By Fernanda Trave
Are we supposed to be teaching inclusion to our students? I believe we are not because Inclusion is not a subject to teach, it has no way of being assessed, it is not something we study for: Inclusion is a mindset! But how do we promote this in students as young as 3 and as old as 18? Modeling! With our actions, words, decisions, and activities we promote the type of mindset we want our children to develop. Stop, think, and ask yourself, are your words and actions an example of tolerance, respect, and kindness? We are all investing millions in the world’s future by the example we are giving to the world with our actions.
Students are our main target because they are starting to develop their social-emotional skills and values. At ASFM, we have the amazing privilege to work as a community to promote this mindset through our everyday behavior and interactions where students are the main audience. Since nursery, they are forming opinions and living experiences that will mold their mindset. How can we make sure they choose a mindset of inclusion without imposing a way of thinking? Children have the right to make their own judgments and opinions. Just like our inclusion motto says, “we are all different, but we are all special”. So, can we have different opinions, dislike some things, and cherish others? Of course! Children can dislike some things as much as they like others. The key-value in all of this that requires modeling, is tolerance and respect.
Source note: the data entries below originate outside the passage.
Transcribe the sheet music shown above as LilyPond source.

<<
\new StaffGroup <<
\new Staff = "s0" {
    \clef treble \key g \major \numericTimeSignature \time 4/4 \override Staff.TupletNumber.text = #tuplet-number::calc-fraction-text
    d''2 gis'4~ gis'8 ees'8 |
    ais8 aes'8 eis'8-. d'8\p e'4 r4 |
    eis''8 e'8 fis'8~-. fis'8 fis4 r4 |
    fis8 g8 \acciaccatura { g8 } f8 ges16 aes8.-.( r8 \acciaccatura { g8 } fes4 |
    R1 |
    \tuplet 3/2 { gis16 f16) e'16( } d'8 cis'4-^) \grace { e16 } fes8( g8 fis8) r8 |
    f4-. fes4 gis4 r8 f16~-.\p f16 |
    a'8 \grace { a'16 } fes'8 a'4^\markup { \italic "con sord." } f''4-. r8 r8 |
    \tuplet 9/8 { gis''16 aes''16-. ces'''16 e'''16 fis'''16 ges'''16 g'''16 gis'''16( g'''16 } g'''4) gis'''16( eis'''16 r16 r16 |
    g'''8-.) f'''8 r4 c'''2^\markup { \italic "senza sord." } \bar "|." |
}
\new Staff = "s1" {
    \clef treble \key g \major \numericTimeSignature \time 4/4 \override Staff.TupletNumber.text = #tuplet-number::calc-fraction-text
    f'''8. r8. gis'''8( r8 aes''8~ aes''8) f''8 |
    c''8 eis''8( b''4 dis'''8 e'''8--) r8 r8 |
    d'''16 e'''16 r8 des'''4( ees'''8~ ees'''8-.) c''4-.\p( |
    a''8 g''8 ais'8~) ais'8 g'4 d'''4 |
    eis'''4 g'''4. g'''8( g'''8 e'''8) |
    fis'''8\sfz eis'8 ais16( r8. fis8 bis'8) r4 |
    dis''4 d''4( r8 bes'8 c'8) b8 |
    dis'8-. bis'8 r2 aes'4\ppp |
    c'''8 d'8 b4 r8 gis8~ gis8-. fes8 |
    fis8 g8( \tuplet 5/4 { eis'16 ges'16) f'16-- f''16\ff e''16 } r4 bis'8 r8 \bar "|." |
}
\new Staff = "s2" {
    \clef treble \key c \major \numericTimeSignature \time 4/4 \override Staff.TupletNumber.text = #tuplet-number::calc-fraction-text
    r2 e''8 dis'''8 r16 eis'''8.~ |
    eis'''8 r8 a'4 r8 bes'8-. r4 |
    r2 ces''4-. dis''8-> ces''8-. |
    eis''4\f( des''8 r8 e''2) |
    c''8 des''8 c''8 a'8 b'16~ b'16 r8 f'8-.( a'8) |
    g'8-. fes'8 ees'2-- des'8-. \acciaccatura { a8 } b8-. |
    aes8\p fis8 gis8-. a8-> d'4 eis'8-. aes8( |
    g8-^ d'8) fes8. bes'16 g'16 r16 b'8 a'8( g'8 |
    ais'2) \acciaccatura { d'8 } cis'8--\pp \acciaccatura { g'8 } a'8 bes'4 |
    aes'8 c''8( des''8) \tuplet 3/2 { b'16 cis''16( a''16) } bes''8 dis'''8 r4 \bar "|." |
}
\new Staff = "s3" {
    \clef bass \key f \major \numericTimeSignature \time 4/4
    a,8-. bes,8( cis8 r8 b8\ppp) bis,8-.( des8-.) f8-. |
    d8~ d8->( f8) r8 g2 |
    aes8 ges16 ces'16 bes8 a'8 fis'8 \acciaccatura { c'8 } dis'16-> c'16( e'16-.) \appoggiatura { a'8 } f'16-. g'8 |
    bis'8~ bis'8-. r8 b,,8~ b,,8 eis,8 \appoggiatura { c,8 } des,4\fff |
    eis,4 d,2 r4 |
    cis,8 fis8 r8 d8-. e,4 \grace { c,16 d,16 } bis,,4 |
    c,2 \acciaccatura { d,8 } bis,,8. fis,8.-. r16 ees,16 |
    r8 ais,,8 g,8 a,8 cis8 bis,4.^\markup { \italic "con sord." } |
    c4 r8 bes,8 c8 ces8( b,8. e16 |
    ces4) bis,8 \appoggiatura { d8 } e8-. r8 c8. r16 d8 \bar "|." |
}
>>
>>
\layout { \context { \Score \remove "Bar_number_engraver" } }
Tolerance is defined as “the quality of being willing to accept or tolerate somebody/something, especially opinions or behavior that you may not agree with, or people who are not like you”. Respect comes with many different definitions. I am not referring to that which says, respect means honoring someone, you do not have to honor anyone, but yes, we should “refrain from interfering with”, that is the definition of respect we need; understanding that even though we do not like something we need to respect it instead of interfering with it verbally or physically. When children practice these two values, they are developing a mindset of inclusion, where, despite their opinions, they can remain true to themselves, without the need to harm the other. A community where its members share this mindset becomes a diverse and more prepared community, one that is ready to welcome anyone, having as a consequence the gift of knowledge, where different individual ideas come together to create a better whole.